*PROBLEM STATEMENT*:
Go through the material below and copy each line where the word "pixels" appears.

INPUT MATERIAL: Begin

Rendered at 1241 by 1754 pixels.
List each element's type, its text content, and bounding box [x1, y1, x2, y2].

INPUT MATERIAL: End
INPUT MATERIAL: Begin

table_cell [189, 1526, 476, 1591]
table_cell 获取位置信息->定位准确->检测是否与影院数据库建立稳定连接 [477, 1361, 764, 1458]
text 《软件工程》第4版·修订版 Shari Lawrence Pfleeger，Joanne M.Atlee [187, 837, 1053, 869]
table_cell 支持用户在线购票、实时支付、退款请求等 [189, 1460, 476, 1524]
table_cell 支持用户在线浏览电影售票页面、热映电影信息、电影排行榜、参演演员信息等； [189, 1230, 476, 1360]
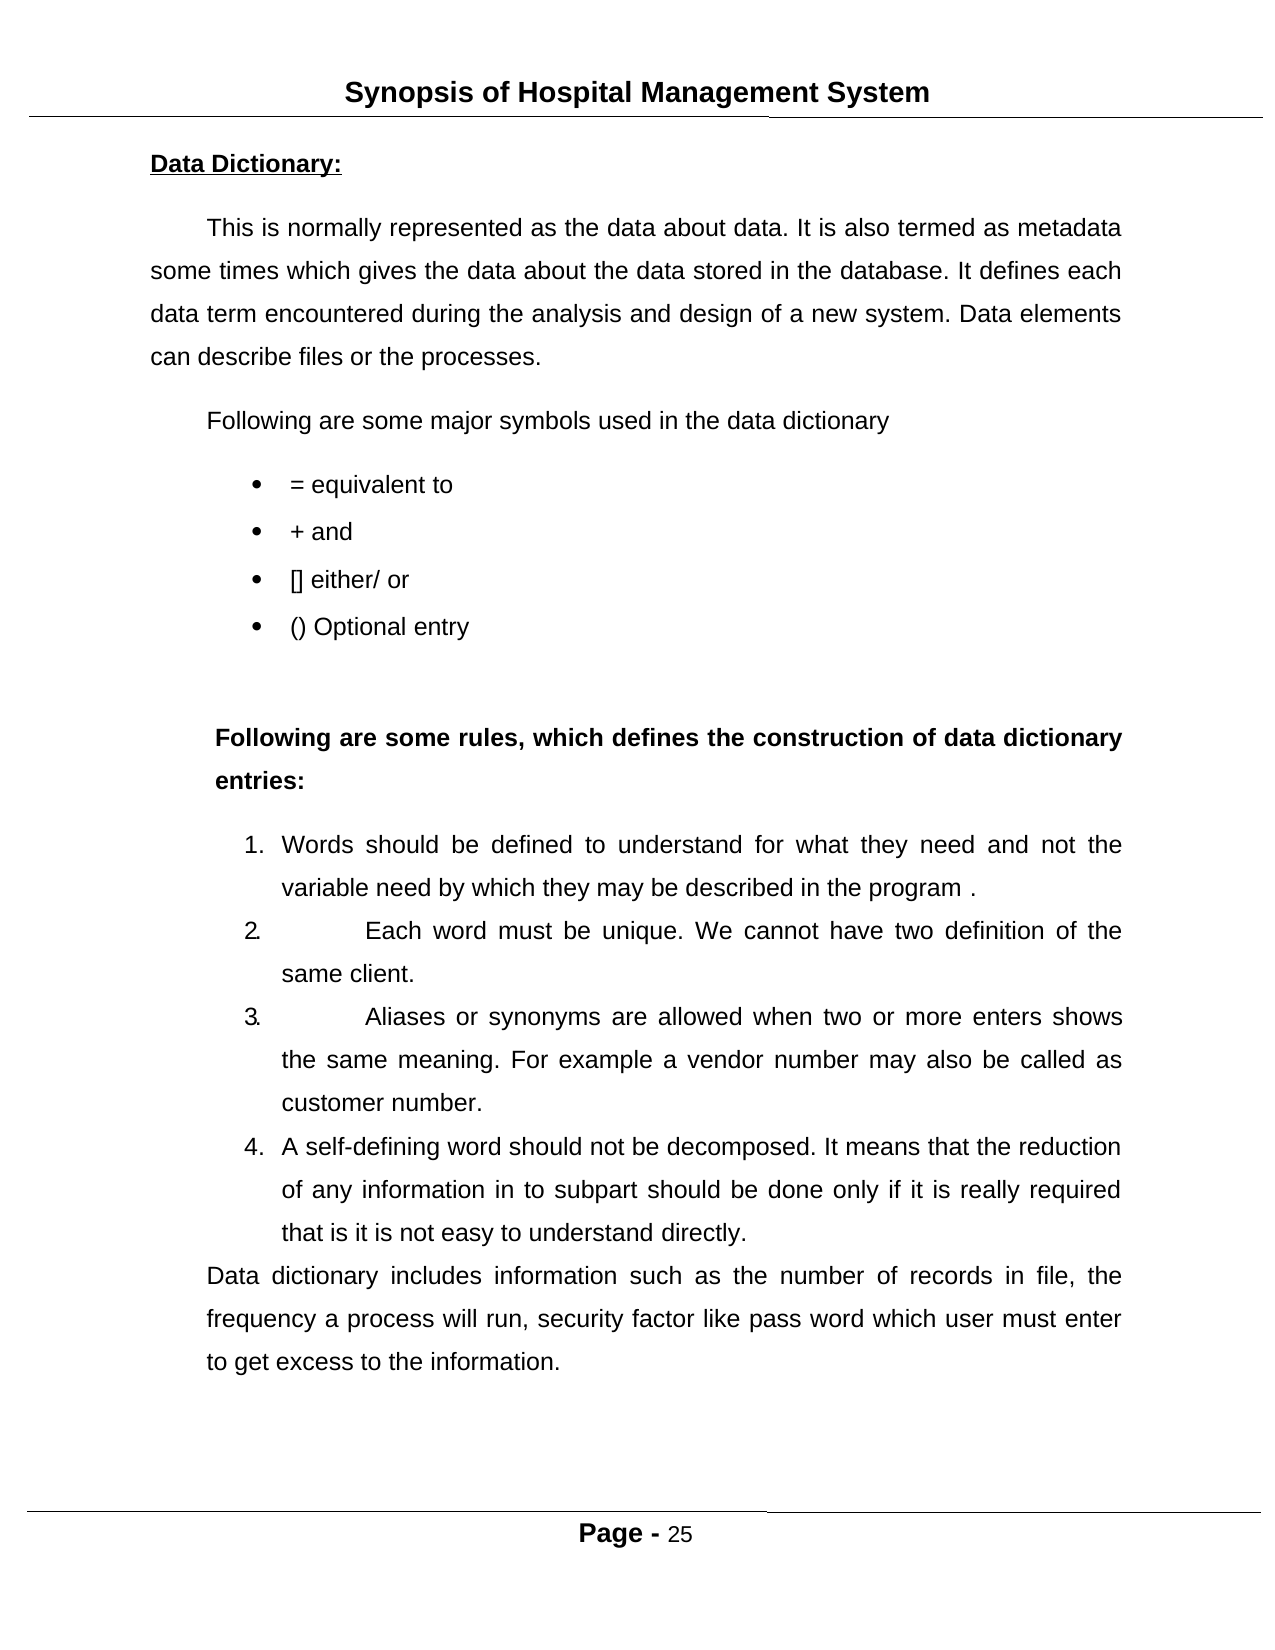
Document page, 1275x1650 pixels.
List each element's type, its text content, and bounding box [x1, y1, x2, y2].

INPUT MATERIAL: End

*WORKED SOLUTION*:
Rendered at 1241 by 1754 pixels.
Document page, 1275x1650 pixels.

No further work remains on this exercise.